Defector – Jojo Hermann

Fat Possum Records 80355-2

Defector is the sophomore release for Widespread
Panic's Jojo Hermann on the Fat Possum label. It also
represents the second studio alliance with friends
Luther and Cody Dickinson of the North Mississippi
All-Stars. While his first "solo" album featured
virtually every member of his full-time band
supporting on one track or another, Defector brings
Hermann closer to his Mississippi delta roots by way
of R.L. Burnside's usual band. Kenny Brown and Cedric
Burnside provide some guitar and drums respectively,
while Takeeshi Imura adds bass. Paul "Crumpy"
Edwards, the Athens music institution from Bloodkin,
plays bass here too, as well as on the original album. George McConnell also picks a few good moments to add
some guitar, and there are a gaggle of special guests
who add additional elements throughout the album.
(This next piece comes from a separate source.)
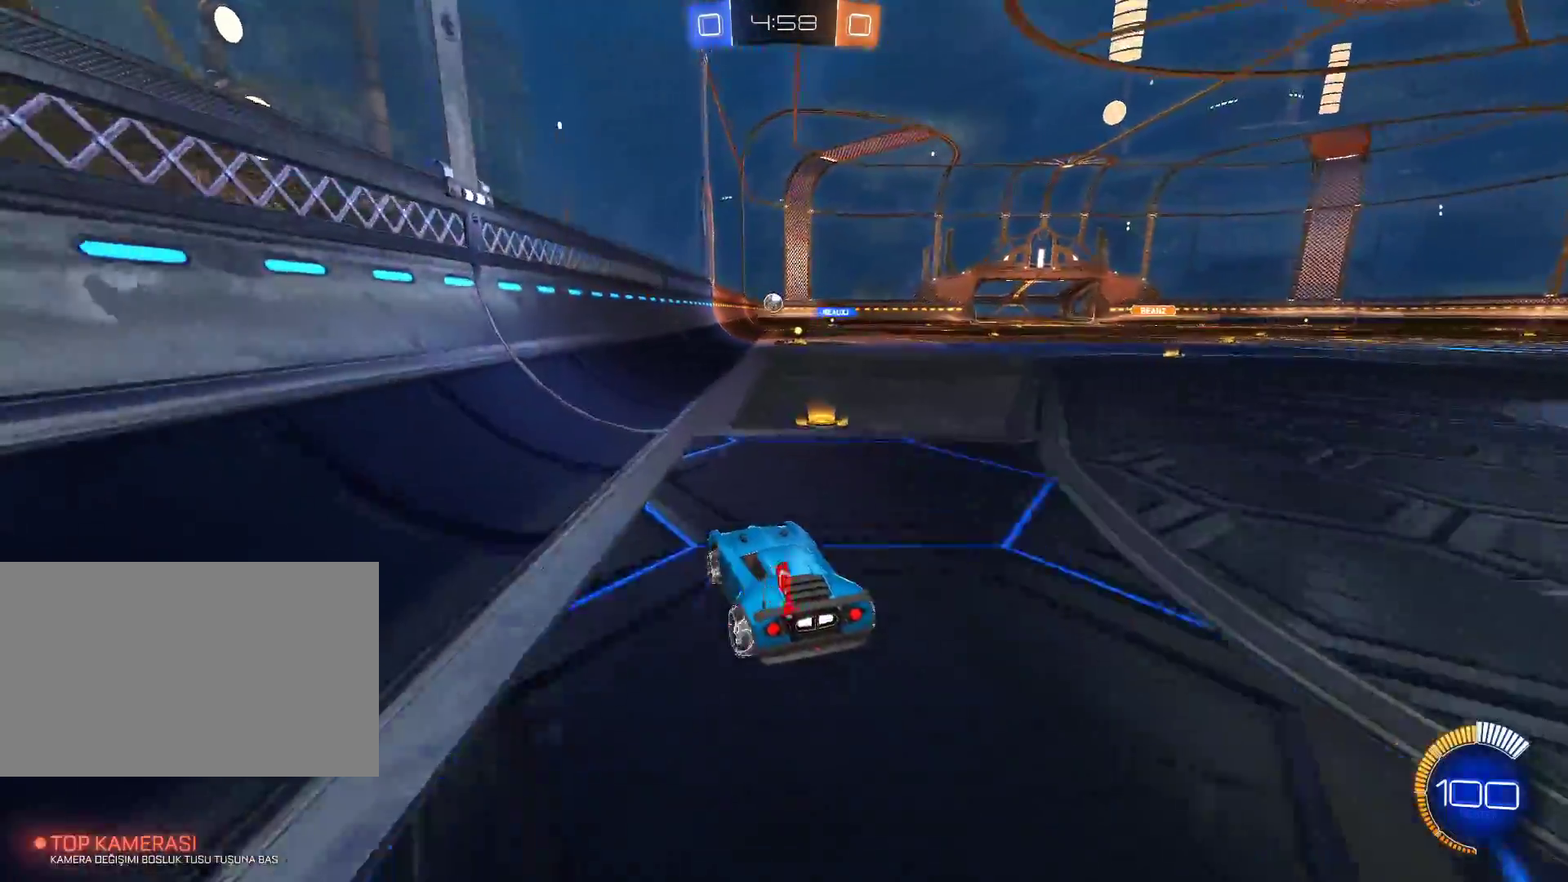
{"keys": ["d", "w"], "mouse": [], "events": [[116, "d", "down"]]}
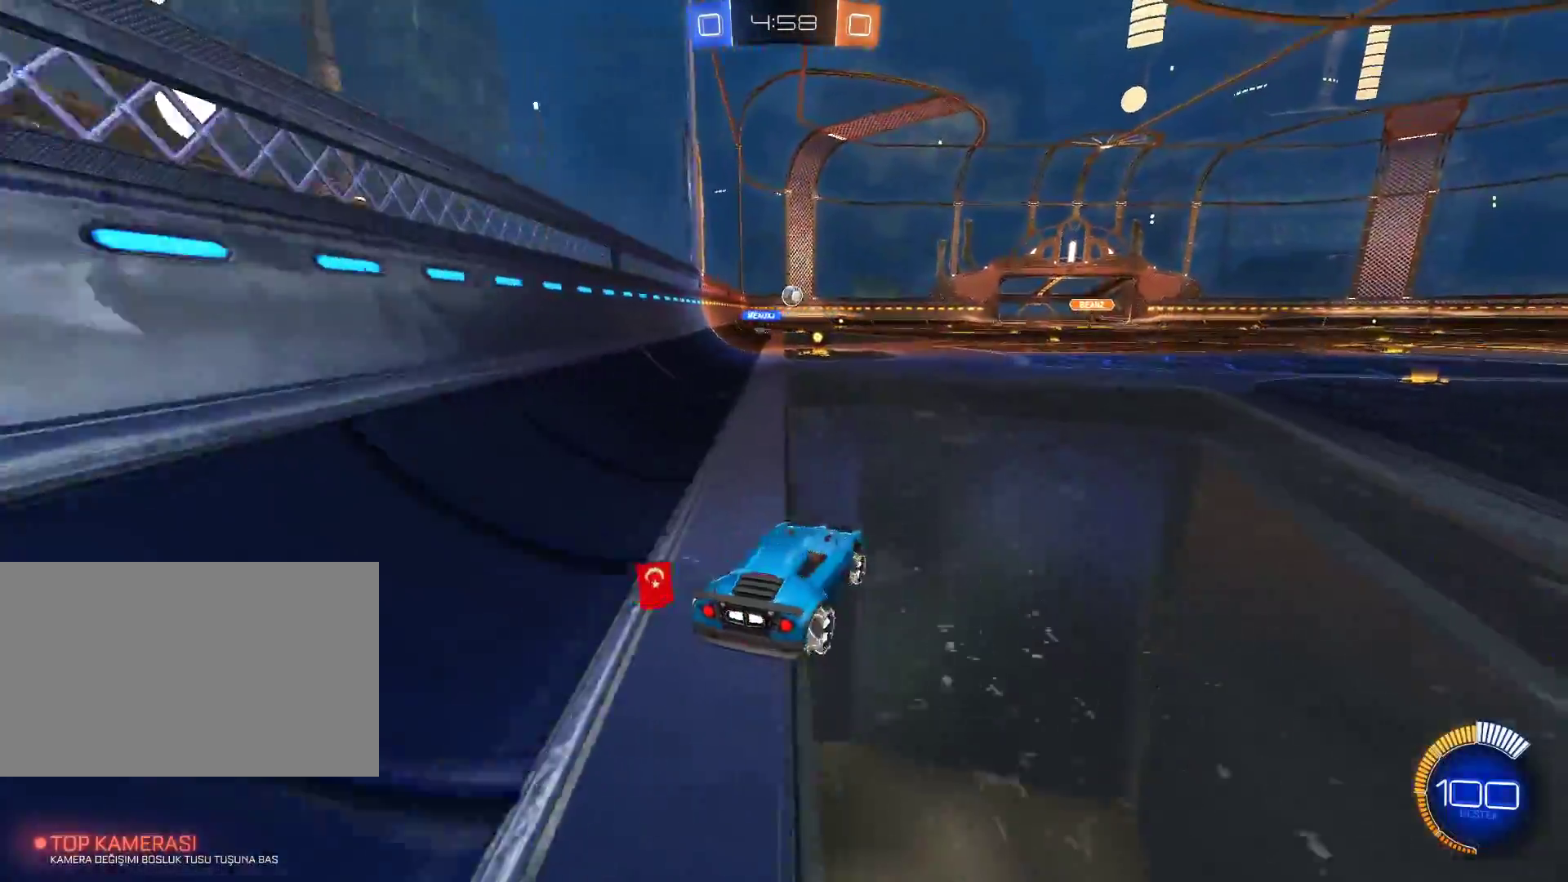
{"keys": ["w"], "mouse": [], "events": [[234, "d", "up"]]}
But despite all the apparent differences in the lineup
from Smiling Assassin to Defector, Hermann's
whimsically humorous songwriting really draws more
similarities than differences between the two. And he
still plays guitar on several tracks, along with his
usual keyboards, so that added wrinkle also makes the
album interesting for those familiar with Hermann's day gig.
The strengths of the tunes here
lie in the faster-paced numbers like "I'll Get Around
To It" and "Annie Stay". Almost all of the tracks on
the album feature Hermann narrating some sort of
story, but the exact details are always just a little
bit out of reach. In some cases he has combined
phrases and sayings in such a way that they could be
interpreted to mean just about anything, yet his
juxtaposition is just clever enough to hook the
listener and keep the beat rolling. The songs are
also relatively short, so this not an album full of
marathon jams by any means.

And, in a way, it's almost a shame that the album
doesn't have more jamming on it. Unfairly comparing
the album to live performances by the band reveals
that Luther Dickinson is more than capable of taking
the bridge to most of these songs and blowing a solo
through the roof of any bar on the highway. There are
special guests galore, but some of the arrangements
seem forced. "Step On Over Me" is a track that seems
oddly out of place on the album. Glen Duncan's
violin, while fine on technical terms, just seems
totally unnecessary.

But once again the songwriting carries the day here.
Danny Hutchens from Bloodkin conspired with Hermann to
pen "The True Blood Assembly of Ravensville," a tune
that is so much a caricature of the two musicians'
unique styles of writing and performance that it
almost begs to be played more than once in a row to
get the full effect. Full of direct and indirect
references to death, religion, sin, and "white trash
blues", it packs quite a punch in a little package.
"Smoking Factory" is a post-industrial anthem with an
ironically sing-songy harmony and powerful guitar
hook. "And You Wonder Why" is another equally
cheerful and ominous song that seems to draw the
listener in like cigarettes or dark chocolate, as "the
world is spinning against you."

Defector is a good album in that it highlights the
strengths of Jojo Hermann on what is truly a solo
album. It is a slight disappointment that with many
of the same strong players from the original album,
there isn't any deeper instrumental exploration or
studio improvisation, especially from Luther Dickinson
and George McConnell. That was clearly not one of the
goals for this album, but the potential for further
development was surely there. Overall, this album
will appeal to fans of Jojo Hermann the
singer-songwriter, as well as anyone who can
appreciate the kind of dry and amusing songs that were
also found on his first album.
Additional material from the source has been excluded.